Three of these apply only in very narrow circumstances. Chapter 9 bankruptcy relates to the debts of a municipality. Chapter 12 bankruptcy is a special modification of Chapter 13 bankruptcy specifically for farmers. Chapter 15 bankruptcy applies when there are cross border debts. A Bankruptcy Attorney in Livonia can provide assistance if any of these special circumstances arises.
Chapter 11 bankruptcy is a common form of bankruptcy for business organizations. In Chapter 11, the business seeks to continue operating instead of going out of business. A court approved reorganization plan is formed where the debtor’s payment schedule is modified and the amount of the payments is possibly reduced. The debtor is also allowed to rescind certain contracts and leases that place a burden on the company.

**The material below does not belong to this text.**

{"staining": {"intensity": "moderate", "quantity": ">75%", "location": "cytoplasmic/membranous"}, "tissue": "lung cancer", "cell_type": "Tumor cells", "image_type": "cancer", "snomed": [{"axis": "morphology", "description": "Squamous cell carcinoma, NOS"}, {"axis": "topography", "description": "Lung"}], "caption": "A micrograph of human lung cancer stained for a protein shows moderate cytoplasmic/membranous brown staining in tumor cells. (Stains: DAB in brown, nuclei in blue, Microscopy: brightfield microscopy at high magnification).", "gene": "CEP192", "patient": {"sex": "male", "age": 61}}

Chapter 13 bankruptcy is a common option for individuals and is similar to Chapter 11 bankruptcy. If a debtor has regular income, they are entitled to enter into Chapter 13 bankruptcy as long as a small number of conditions, such as enrollment in a financial management course, are met. As in Chapter 11 bankruptcy, the individual enters into a repayment plan that may only partially repay the debt, but provides a complete discharge. The length of this payment plan varies from three to five years depending on the individual’s income.
Chapter 7 bankruptcy is available to both business organizations and to individuals. Chapter 7 is a liquidation. With some limited exemptions for individuals, all property of the debtor is sold off with the proceeds going to repay the debt. Often, the debtor may not have sufficient assets to even hold a liquidation, but the debt is still discharged. Because of the potential for abuse, there are upper limits on income of those filing for Chapter 7 bankruptcy.